The Best Hypervisor for Your Goals
If your goal is to learn hypervisors or enterprise solutions that integrate with VMware for your career, the best hypervisor to learn is VMware ESXi. You cannot match the robustness and ubiquitousness of VMware. Otherwise, for homelab use, I prefer Proxmox. For a zero dollar budget, it offers a lot more freedom and features in the community edition than the ESXi free version.
Cost and licensing restrictions side, from a technical and feature perspective; I would rank the solutions as follows: ESXi VMUG > Proxmox VE Enterprise > Proxmox VE CE > ESXi Free.

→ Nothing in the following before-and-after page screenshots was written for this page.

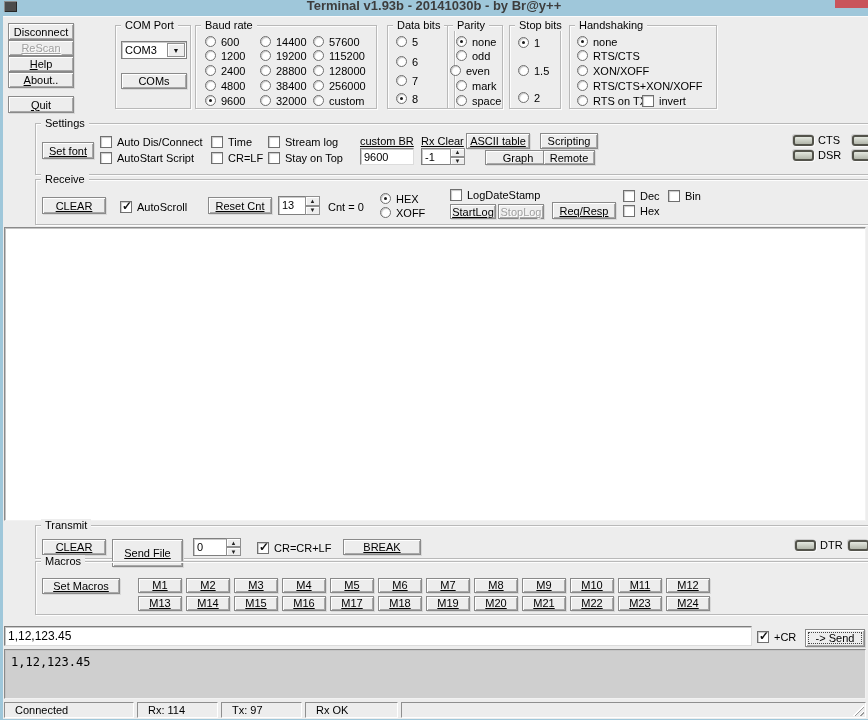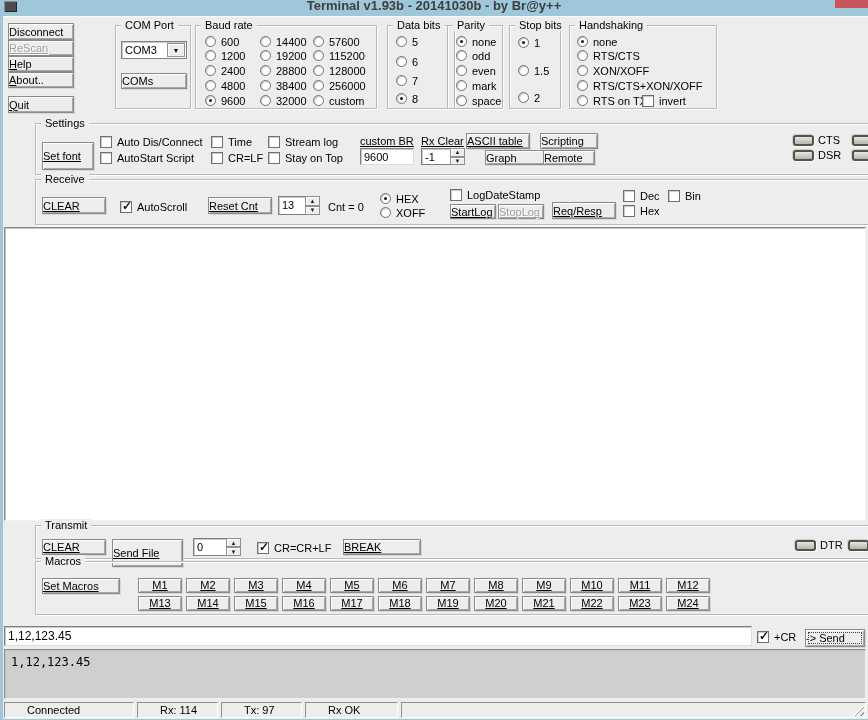"Disconnect" .btn { justify-content: flex-start -> center }
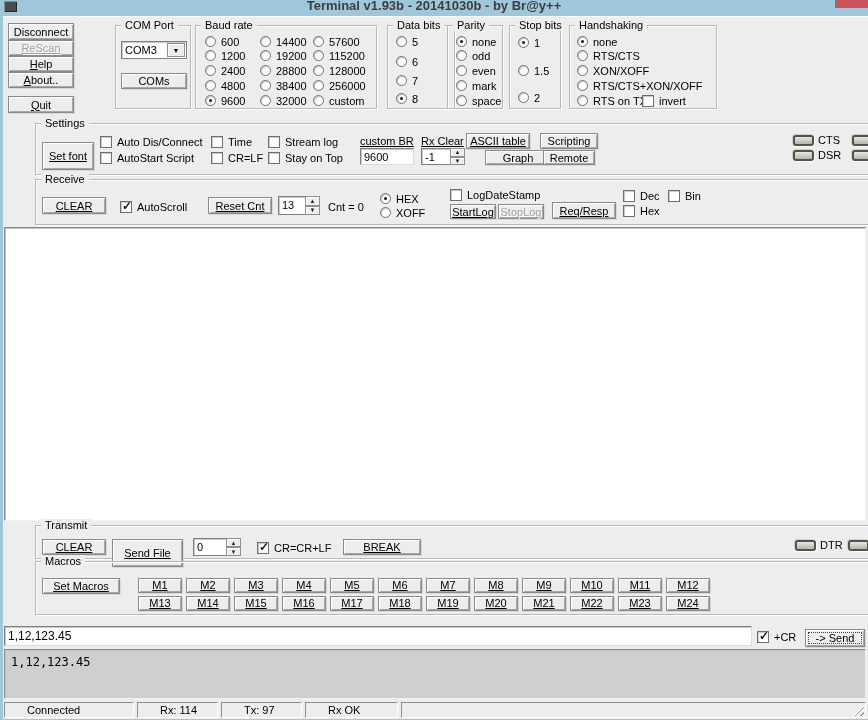"even" label.opt { left: 8px -> 2px }
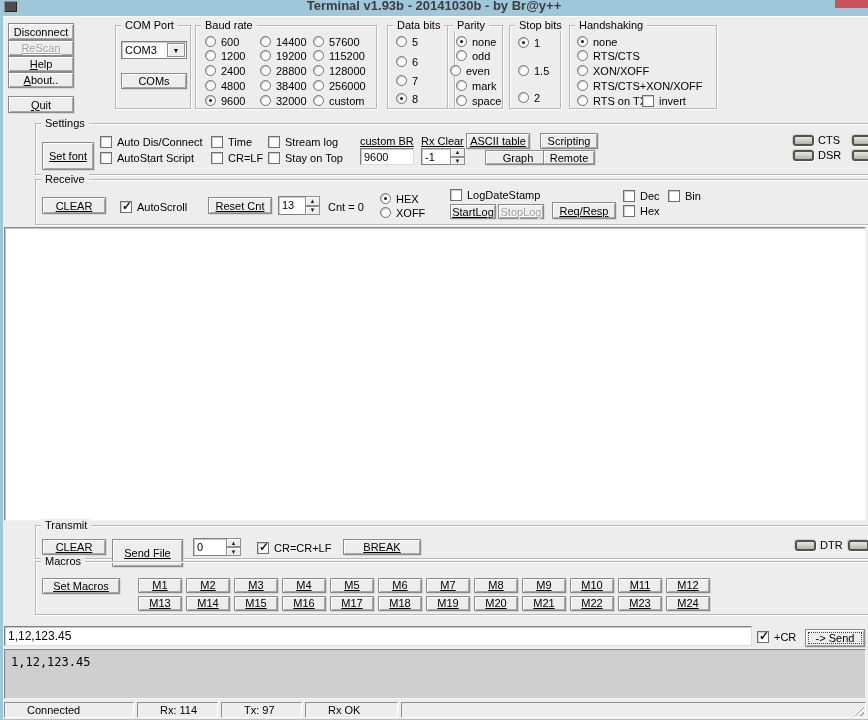"Set font" div.btn { height: 28px -> 17px }
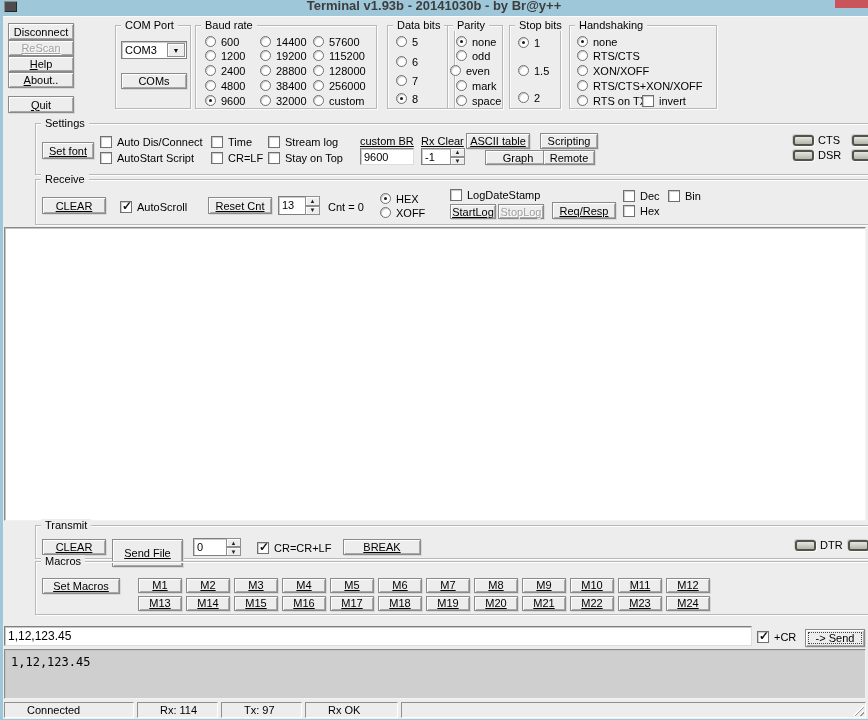"Connected" .sp { padding-left: 22px -> 10px }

One area that Proxmox excels is for those running a single box without hardware RAID. VMware ESXi free provides no software storage solution for a single hypervisor. Proxmox has built-in ZFS making for a much simpler design than the VMware and FreeNAS All-in-one.
My current homelab setup: I have Proxmox VE installed on two of my Supermicro servers. All of the VMs and containers are running there. And both Proxmox servers are backing up to my VMware+FreeNAS all-in-one box.
Which hypervisor do you use in your homelab, and why?